Does anybody still think that today’s “democracy” doesn’t need substantial improvements? Hardly… but it’s difficult to figure out just what we need to improve and how.
So I was heartened to see the announcement of an unconference (my favorite form of conference) in Palo Alto on the subject of “Upgrading Democracy”. It took place earlier today. There is a corresponding Facebook group.
Here are some pull quotes (from memory, please correct/attribute if you know in the comments):
- “The next 10 years are going to be more dangerous than any 10 years in the history of sentience”. (Usually people draw the arch of history to World War II or I, or, if ambitious, to the peace of Westphalia or so. The beginnings of sentience is quite a period. But then, I cannot disagree.)
- “There is a possibility that we might actually survive as a human race. As small possibility, but it exists”.
That was the doom side, shared as it seemed to me by many of then >100 attendees from all over the country, including myself, I am sorry to say.
On the positive side, some people have been thinking hard and long how we could turn the entire human project — not just the democracy and governance and economic angle — into something much better, starting with “healing” (which I take as a synonym for not just mental health but also spiritual health and health of interactions with others, particularly those we disagree with). That was bewildering, and ultimately very intriguing.
In other words, this event was truly manic-depressive: all of us are so doomed, but the future will bring these amazingly better ways of being human.
As usual in my experience with unconferences, I got to meet and discuss all sorts of subjects with many amazingly impressively smart people, and that is always extreme fun. (It might be more fun if the subject wasn’t as serious as this one.) The organizers ably run the show. My only criticism is that the venue to was too cramped and loud for all the people in the room — but then, that’s what happens if you get to capacity and there is a wait list for the event.
I hope there will be many similar unconferences on the same or similar subjects, not just in Palo Alto (although it would be nice; once every quarter would be ideal) but in other places — places that have forward-thinking “intellectuals” like Silicon Valley has, but also in the middle of “flyover country” and “Trump country” and of course every country in the world. We all have the same problems, more or less, or will soon. And we will all either figure it out together or all hang together, most assuredly, not necessarily by hanging (although it can’t be excluded given how things are going) but possibly by war, disease, global warming, or general societal collapse.

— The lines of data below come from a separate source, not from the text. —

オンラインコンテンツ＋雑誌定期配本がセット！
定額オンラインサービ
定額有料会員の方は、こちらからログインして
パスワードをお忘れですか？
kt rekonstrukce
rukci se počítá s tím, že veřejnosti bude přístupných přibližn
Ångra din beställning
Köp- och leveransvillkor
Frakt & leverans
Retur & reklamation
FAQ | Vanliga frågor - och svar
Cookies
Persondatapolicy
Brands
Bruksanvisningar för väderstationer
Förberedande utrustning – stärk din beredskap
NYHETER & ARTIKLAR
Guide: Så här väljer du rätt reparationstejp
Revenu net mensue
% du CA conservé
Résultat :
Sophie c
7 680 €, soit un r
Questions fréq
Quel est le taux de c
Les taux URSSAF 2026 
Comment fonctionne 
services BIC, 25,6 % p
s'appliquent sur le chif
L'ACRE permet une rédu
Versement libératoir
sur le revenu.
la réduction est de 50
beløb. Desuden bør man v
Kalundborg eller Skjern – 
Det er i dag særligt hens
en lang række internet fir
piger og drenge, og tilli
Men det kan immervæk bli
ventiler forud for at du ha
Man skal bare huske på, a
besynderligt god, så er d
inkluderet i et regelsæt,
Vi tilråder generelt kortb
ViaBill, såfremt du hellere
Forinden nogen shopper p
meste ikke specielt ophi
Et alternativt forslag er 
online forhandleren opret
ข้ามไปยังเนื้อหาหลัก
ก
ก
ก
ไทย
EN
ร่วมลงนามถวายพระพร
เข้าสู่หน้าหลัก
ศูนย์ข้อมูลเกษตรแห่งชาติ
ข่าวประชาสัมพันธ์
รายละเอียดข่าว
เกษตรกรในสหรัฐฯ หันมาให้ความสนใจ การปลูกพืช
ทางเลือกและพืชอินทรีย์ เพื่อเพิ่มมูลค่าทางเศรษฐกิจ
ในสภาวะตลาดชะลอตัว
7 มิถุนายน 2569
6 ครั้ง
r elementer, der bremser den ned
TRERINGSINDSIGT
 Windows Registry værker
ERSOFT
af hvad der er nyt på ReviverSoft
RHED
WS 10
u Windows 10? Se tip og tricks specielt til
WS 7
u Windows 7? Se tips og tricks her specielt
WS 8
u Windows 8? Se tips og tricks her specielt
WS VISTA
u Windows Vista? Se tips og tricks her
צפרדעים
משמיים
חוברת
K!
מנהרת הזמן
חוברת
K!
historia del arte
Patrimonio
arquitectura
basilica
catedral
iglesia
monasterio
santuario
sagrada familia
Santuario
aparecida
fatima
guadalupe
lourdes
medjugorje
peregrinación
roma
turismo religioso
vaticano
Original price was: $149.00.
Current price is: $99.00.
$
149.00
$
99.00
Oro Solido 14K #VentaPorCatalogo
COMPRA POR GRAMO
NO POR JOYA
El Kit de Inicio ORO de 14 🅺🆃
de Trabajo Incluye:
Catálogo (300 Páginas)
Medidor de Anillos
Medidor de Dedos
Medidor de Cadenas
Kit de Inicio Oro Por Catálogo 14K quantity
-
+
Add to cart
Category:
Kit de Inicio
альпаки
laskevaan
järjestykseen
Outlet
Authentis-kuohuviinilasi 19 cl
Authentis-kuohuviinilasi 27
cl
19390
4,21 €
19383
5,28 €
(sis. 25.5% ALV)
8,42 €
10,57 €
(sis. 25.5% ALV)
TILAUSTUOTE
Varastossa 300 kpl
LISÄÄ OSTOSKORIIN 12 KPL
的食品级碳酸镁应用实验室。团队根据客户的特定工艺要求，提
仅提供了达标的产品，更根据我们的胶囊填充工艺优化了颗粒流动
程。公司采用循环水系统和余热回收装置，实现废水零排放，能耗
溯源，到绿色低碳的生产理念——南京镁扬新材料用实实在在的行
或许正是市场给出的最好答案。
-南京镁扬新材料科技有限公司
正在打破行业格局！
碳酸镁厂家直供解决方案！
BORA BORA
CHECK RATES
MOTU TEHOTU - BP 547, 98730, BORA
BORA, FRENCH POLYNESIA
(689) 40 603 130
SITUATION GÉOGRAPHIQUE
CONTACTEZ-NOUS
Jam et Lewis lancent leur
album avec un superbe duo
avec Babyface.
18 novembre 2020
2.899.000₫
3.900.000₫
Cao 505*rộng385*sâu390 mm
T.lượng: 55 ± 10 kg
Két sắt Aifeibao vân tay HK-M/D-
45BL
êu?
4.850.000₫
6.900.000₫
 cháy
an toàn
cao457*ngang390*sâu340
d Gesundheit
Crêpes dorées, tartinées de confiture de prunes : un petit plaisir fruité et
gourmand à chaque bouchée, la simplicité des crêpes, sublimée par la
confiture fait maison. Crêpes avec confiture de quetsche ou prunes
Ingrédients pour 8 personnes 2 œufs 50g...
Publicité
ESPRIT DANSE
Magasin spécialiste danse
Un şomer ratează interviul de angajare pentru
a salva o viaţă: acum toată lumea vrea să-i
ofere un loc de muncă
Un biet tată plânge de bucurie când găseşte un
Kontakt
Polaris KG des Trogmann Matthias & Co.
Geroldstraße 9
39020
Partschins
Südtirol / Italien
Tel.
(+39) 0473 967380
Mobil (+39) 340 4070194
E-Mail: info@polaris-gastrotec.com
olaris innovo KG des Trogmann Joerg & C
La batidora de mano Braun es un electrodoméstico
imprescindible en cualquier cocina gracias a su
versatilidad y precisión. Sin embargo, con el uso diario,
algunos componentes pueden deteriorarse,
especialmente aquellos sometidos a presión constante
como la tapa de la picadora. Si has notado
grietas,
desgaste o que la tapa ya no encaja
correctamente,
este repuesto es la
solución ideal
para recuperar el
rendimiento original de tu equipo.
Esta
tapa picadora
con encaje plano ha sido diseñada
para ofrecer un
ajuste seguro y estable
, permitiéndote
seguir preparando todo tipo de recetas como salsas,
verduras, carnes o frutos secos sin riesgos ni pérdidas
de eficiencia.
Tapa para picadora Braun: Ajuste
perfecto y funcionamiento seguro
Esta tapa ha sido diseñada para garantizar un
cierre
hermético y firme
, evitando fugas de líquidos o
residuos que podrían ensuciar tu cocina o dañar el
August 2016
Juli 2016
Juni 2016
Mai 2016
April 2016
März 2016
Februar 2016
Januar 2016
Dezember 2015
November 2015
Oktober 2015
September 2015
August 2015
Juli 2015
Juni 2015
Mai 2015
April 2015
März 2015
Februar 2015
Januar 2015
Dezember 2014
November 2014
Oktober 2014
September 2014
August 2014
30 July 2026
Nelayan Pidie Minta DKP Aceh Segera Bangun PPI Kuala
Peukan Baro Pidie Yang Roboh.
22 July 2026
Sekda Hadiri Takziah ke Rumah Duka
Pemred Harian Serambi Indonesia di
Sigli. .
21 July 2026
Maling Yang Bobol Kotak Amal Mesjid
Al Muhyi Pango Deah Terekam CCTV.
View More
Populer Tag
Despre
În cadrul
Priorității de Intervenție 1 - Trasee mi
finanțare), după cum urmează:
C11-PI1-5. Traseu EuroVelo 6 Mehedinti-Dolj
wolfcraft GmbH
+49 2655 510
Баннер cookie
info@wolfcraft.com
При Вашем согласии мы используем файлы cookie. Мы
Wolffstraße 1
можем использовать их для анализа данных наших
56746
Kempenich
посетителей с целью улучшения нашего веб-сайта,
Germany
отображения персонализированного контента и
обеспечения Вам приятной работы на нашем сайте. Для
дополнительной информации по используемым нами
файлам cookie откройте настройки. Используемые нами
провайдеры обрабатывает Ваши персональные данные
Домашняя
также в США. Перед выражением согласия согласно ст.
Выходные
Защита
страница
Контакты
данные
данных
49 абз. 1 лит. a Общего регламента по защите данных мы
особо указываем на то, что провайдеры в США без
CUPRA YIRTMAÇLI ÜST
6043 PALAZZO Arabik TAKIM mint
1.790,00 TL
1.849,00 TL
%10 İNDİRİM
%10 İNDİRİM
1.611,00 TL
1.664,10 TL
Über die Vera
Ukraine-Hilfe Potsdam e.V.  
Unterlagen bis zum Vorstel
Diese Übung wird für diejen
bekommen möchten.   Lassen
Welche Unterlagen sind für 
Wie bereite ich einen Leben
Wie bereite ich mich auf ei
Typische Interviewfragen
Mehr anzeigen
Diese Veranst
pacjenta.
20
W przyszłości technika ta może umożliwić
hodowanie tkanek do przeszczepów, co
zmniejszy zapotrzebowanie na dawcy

Christopher Allen asked, and I paraphrase: “20 years ago, and 40 years ago, people said: ‘This is the most perilous in history’, and as we know now, they were wrong. What makes us think that we aren’t wrong now, too?” A good question. My answer is: “Because 20 or 40 years ago, the system wasn’t as tightly coupled. Today, if one part of it goes down, everything goes down. That wasn’t the case back then. As geeks and systems designers, we know that to create resilience, you need ‘small pieces loosely joined’. The world today is the opposite: massive pieces tightly welded together.”
We all live together or die together. We must figure this out.
Personally, I’d rather live and get to the other side of that perilous period into a more human version of humanity. This unconference was one tiny step. I hope there will be millions more.